Ik opende mijn mond om de naam die oom Bartolomeus me had ingefluisterd hardop te zeggen. Hij had me hem laten herhalen terwijl de brand zich uitbreidde naar de voorkant van het huis. Maar… ik had geen flauw idee meer wat het was!
‘Nou, kom op, Cal. Hoe heet die advocaat?’ Boges had zijn pen al in de aanslag, klaar om de naam op te schrijven.
Opnieuw ging ik in gedachten terug naar het moment dat ik naast mijn oom geknield zat. De hitte en de rook kwamen over de trap omhoog. Beneden knetterde het vuur. Ik probeerde oom Bartolomeus ervan te overtuigen dat hij hulp nodig had en hij vertelde me hoe de advocaat heette. Liet me de naam herhalen. En ik had de naam herhaald. Maar op de een of andere manier was hij uit mijn geheugen verdwenen.
Ik staarde in Boges’ verwachtingsvolle gezicht. ‘Ik… ik weet het niet meer,’ stamelde ik beschaamd. Mijn hersens waren blanco. Ik had geen idee. Ik wist niet eens meer de eerste letter. En ik had het gevoel dat ik nog iets was vergeten. Iets dat minstens zo belangrijk was. Maar als ik nadacht, zag ik alleen maar rook en vuur voor me. Mijn hoofd bleef leeg. ‘Ik weet het niet meer,’ fluisterde ik verbijsterd. ‘Ik weet het echt niet meer. Hij heeft het me nog laten herhalen zodat ik het zou onthouden.’
‘Maar je moet…’ begon Boges. ‘Neem even rustig de tijd om erover na te denken.’
Ik stond met mijn mond vol tanden. Het lukte me eenvoudigweg niet. ‘Er gebeurde zo veel tegelijk toen ik het moest onthouden,’ zei ik mat. ‘Ik bedoel, met die brand en de Ormond-Orka en zo. Ik herinner het me op een gegeven moment heus wel weer. Maar nu werkt mijn geheugen even niet.’
‘Dan heeft het geen zin om er nu nog langer over door te gaan,’ zei Boges met een diepe zucht. ‘Ik wist alleen niet dat je al zo jong alzheimer kon krijgen.’
‘Na alles wat ik de afgelopen maanden heb meegemaakt, is het een wonder dat ik nog leef,’ snauwde ik. ‘Je hebt geen idee hoe het is. Altijd moet ik over mijn schouder kijken. Dag in, dag uit ben ik op de vlucht, nacht na nacht. Ik weet nooit wanneer ik weer iets te eten kan krijgen en of er een bed is om in te slapen. Misschien wórd ik daar wel gek van, ja! Jij ligt elke nacht in je warme bedje in je veilige huis en elke avond staat je bord met eten klaar. Weet je wel hoe vaak ik al bijna vermoord ben?!’
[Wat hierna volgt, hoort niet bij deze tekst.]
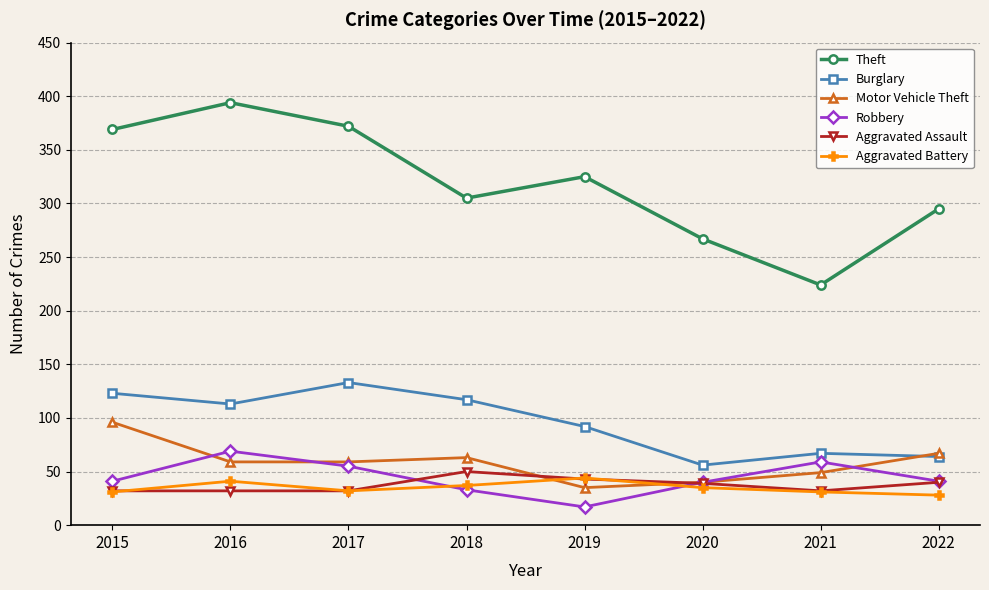

In Burglary, how many points are higher than both neighbors (excluding endpoints)?

2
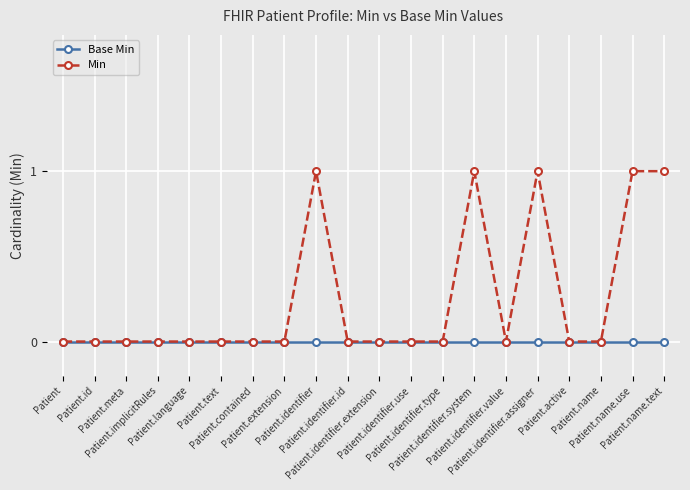

What is the spread (max minus min) of values at Patient.identifier.assigner?

1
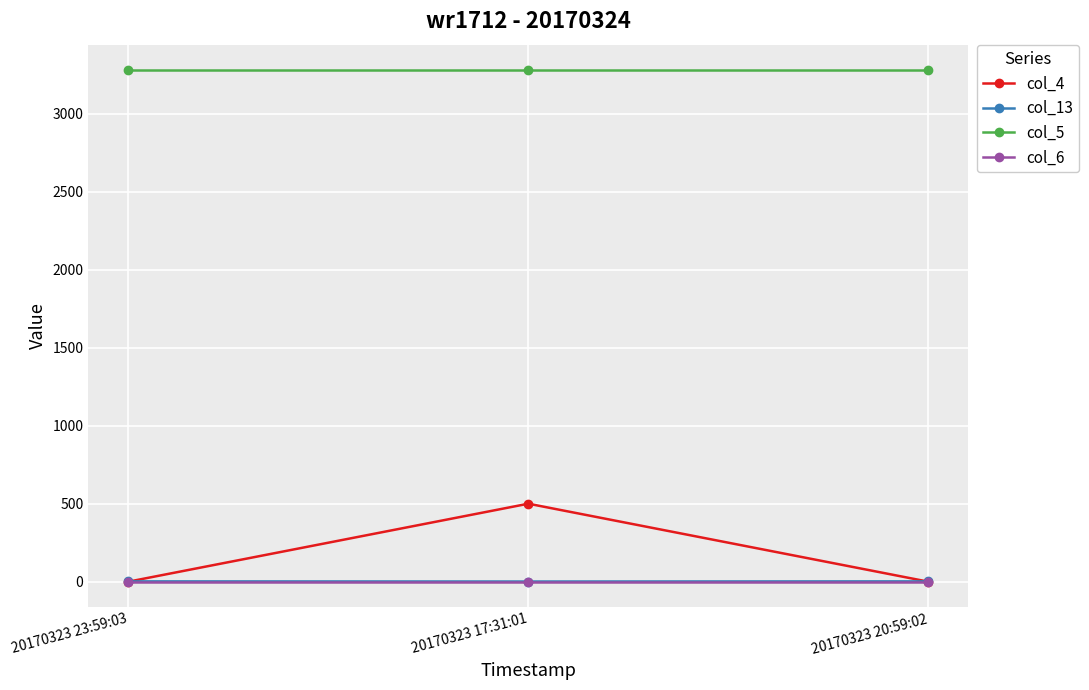

The value of col_4 at 20170323 17:31:01 is 702. True or false?

False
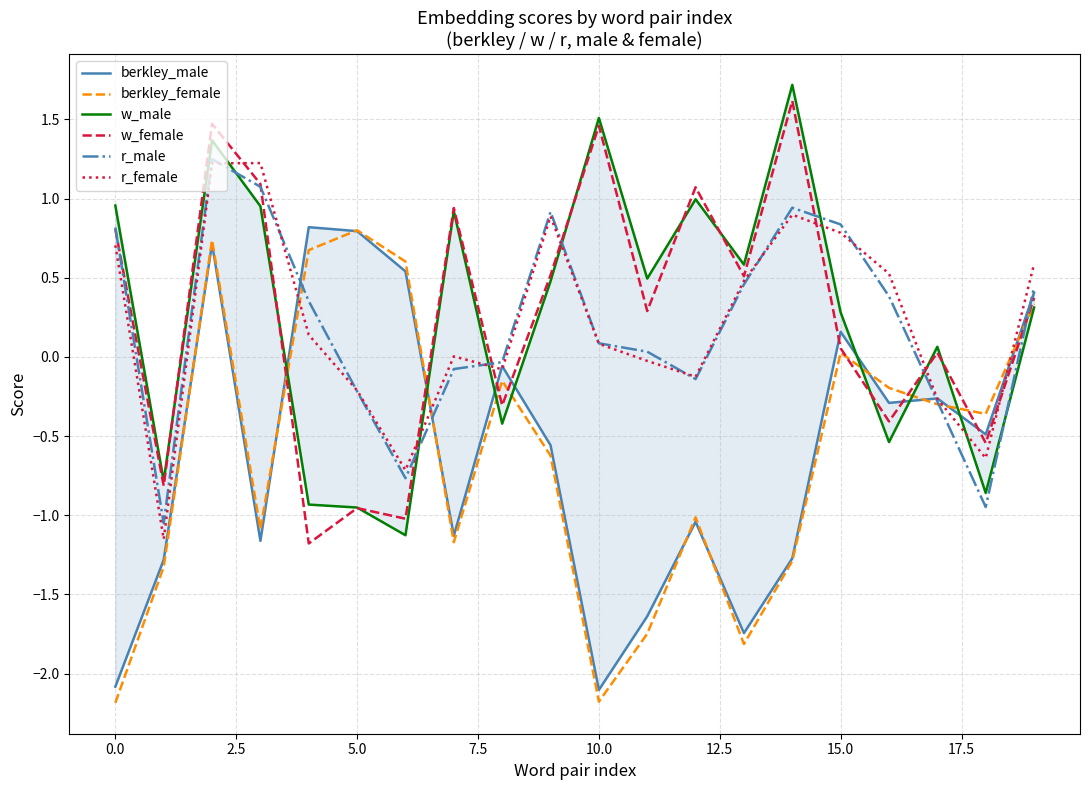

What are all the series names shown in the legend?

berkley_male, berkley_female, w_male, w_female, r_male, r_female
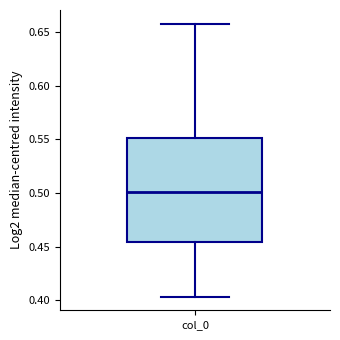

Where is the lower edge of the box for col_0 on the y-axis? The values are not printed on the chart, so give them approximately, as read against the axis.

0.455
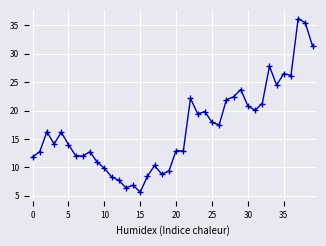

True or false: the data has more than 0 interior local peaks.

True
Boges gaf me een duwtje tegen mijn arm en glimlachte. ‘Ho, rustig aan, Cal. Zo bedoelde ik het niet. Natuurlijk was die naam niet bepaald het belangrijkste waar je aan moest denken tijdens die brand. Ik maakte maar een grapje. Laten we het voorlopig even vergeten en iets oppakken waar we wél wat mee kunnen.’ Hij opende een website op zijn laptop. ‘Kijk, dit heb ik gevonden op een site over sieraden uit de tijd van de Tudors.’
Ik leunde naar voren en las:
‘Verwerkt in kleinere sieraden? Dat gaat niet op voor het Ormond-juweel,’ zei ik. ‘Volgens mij had mijn vader het, tot er bij ons werd ingebroken.’
‘We moeten het zien te vinden,’ zei Boges. ‘O, shit. Ik moet weg! Ik heb nog steeds niets gedaan aan die opdracht voor Engels en m’n moeder denkt dat ik in de bieb zit en die gaat over een paar minuten dicht. Ik kom gauw weer. Misschien is de naam van die advocaat je dan inmiddels weer te binnen geschoten.’
Ik deed een uitval naar Boges, maar hij rende grinnikend naar buiten.